Понимать было страшно.

Уж лучше скука… баба… ворота.

— Отворяй, требушачье племя!

Двор. Выложен крупным булыжником. Цокает копытами лошадь, участливо выделенная Ермолай Прокофьичем, человеком души тонкой, можно сказать, изысканной. Телега подпрыгивает; жалуется.

— Прошу следовать за мной!

Обвиснув телом на младом Сохаче — что такое, Княгиня? ты шутишь?! нет, показалось… — ты пересекаешь двор. Жандармский вахмистр сопровождает тебя, указывает дорогу: малое фойе, все в чудовищных изразцах траурных тонов, лестница вниз, угрюмый коридор, дверь, обитая коричневым дерматином.

На двери номер: 13.

К удаче.

— Присядьте и обождите! Я скоро вернусь…

Вахмистра больше нет. Он ушел. Вместо него — усатый жандарм, много старше тебя. Пора в отставку; к теплой булочнице под бочок. Усач, как и вахмистр, не из облавных, обычный рядовой «хват»: для петлицы с мечевой руной рожей не вышел. Уйти ничего не стоит. Пустить седую пыль в глаза, и уйти — до ворот.

До мятых, как с похмелья, ворот.

Обратно ведь принесут — это морг, покойников именно сюда носят.
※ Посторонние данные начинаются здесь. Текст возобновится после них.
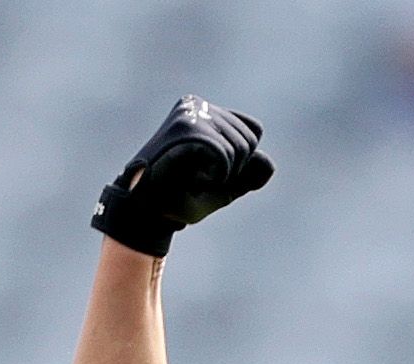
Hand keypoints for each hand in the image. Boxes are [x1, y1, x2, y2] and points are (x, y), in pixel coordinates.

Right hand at [94, 96, 270, 256]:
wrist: (145, 209)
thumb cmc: (180, 197)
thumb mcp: (224, 186)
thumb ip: (249, 174)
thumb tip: (269, 164)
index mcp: (204, 110)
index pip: (253, 130)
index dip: (242, 161)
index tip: (214, 173)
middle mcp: (197, 104)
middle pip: (250, 140)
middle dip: (235, 169)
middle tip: (201, 178)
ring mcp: (191, 112)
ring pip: (240, 147)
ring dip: (224, 174)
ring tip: (194, 177)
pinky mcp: (187, 127)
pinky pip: (226, 154)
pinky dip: (218, 174)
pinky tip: (196, 178)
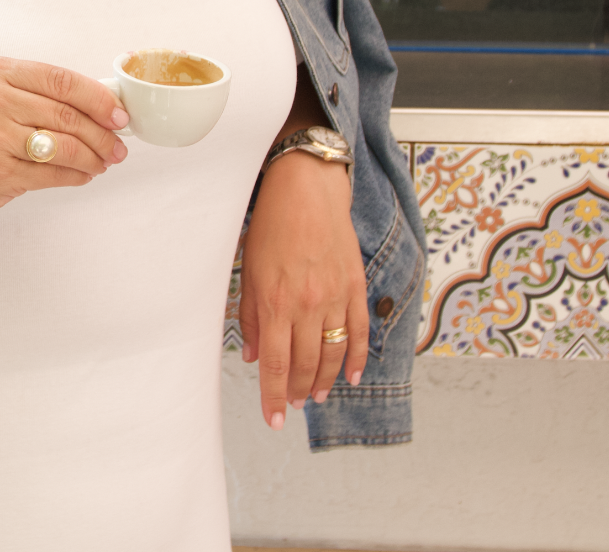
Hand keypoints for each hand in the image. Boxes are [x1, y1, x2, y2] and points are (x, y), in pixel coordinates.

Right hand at [0, 56, 129, 227]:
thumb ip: (27, 93)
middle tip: (118, 145)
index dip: (97, 98)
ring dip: (93, 157)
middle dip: (103, 133)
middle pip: (67, 114)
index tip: (118, 113)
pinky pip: (52, 174)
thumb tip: (91, 104)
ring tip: (103, 162)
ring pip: (65, 146)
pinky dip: (75, 176)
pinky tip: (82, 175)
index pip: (60, 79)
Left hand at [238, 149, 367, 430]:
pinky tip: (351, 376)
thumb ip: (251, 316)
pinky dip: (356, 358)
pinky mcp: (355, 287)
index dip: (272, 396)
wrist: (307, 190)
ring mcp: (335, 298)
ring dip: (323, 380)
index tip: (272, 418)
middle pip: (305, 364)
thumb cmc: (272, 225)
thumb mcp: (249, 270)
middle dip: (297, 391)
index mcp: (276, 302)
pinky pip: (359, 332)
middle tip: (291, 405)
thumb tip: (253, 355)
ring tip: (314, 395)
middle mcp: (308, 305)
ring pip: (332, 354)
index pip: (275, 364)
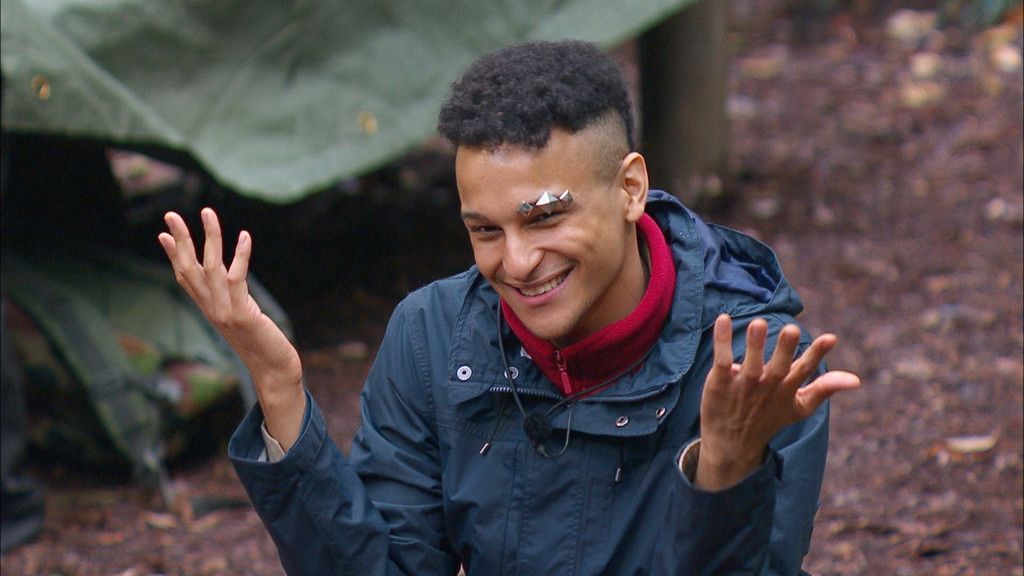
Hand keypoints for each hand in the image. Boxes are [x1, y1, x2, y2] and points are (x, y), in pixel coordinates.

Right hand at [158, 208, 304, 448]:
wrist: (273, 369)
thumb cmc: (262, 343)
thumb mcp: (240, 318)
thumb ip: (231, 300)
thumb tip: (229, 280)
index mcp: (209, 308)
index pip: (185, 277)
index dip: (173, 255)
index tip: (162, 233)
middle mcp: (211, 309)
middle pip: (190, 268)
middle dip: (180, 240)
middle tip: (171, 214)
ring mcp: (224, 311)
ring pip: (211, 267)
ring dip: (209, 238)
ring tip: (207, 213)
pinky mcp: (242, 313)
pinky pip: (237, 278)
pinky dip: (240, 256)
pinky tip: (244, 236)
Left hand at [695, 314, 859, 490]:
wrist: (731, 443)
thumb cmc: (769, 419)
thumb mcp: (800, 407)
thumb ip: (825, 389)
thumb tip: (856, 380)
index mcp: (787, 389)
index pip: (805, 370)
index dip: (817, 355)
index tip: (831, 338)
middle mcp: (767, 386)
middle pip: (778, 367)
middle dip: (785, 350)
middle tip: (791, 329)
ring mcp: (743, 385)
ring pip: (750, 364)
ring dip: (754, 344)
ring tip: (758, 323)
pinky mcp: (720, 381)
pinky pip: (722, 359)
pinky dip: (722, 341)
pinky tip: (723, 319)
Ты сидишь на кушетке, упершись взглядом, будто костылем, в пол.

Молчишь.



Напротив, примостившись у краешка огромного стола из мрамора, — старенький дед-сторож. Осторожно, стараясь не пролить ни капельки, разливает чай по жестяным кружкам. Они с жандармом о чем— то говорят, посмеиваются, перебивают друг дружку, но тебе не слышно. В ушах — вата. Тугие комки. Отчего-то вспоминается: давняя, еще столичная история. Когда профессор Нейдинг читал студентам в анатомичке, в Мясницкой части, лекцию над трупом: видите, мол, господа, признаков насильственной смерти нет! Студенты расступились, вперед выбрел древний сторож по прозвищу Волк. «Что ж это вы, — шамкает старичина, — Иван Иванович! да как же нет?!» Перевернул труп, указал перелом шейного позвонка. «Нет уж, — подытожил, — дорогой Иван Иванович, не бывает, чтоб с Хитровки присылали не убитых… нет-с, увольте, никак не бывает…»

Вспомнилось; забылось.

Рядом охает Федюньша.

Оказывается, ты и не заметила, как сама собой исчезла вата из ушей.

— А ты, бугай деревенский, брось кряхтеть! — как ни в чем не бывало продолжает жандарм, путая ухмылку в ржаных усах. — Так и доложили: размазало поездом вчистую, идите, ребятушки, собирайте! Мы и пошли: я, Егорыч, и скубент из этих… ну, которые трупы для судейских потрошат?..

— Судебный прозектор.

Это ты, Княгиня? нет, это правда ты?!

Правда.

— Во-во, я ж и говорю: скубент! На практике. А ночь гнилая, дождем со снегом полощет, сечет… Лазим мы это по рельсам, на карачках (сторож сочувственно хмыкнул); собираем, значит. Собрали, в казенные мешки покидали — и обратно в участок. Сгоняли Егорыча в «шланбой», где водкой-безъакцизкой по ночам торгуют, ежели душа горит… Егорычу там завсегда почет. Сидим, пьем. Греемся. Скубент и вовсе закосел. Ан тут летит к нам курьер: что ж вы, сукины-рассукины дети, все, окромя головы, собрали?! Живо! Ну, мы скубента и отправили — он самый теплый, ему и искать. И спичку он вытащил: из трех длинных — длинную. Через час ворочается. Трезвый, и смеется.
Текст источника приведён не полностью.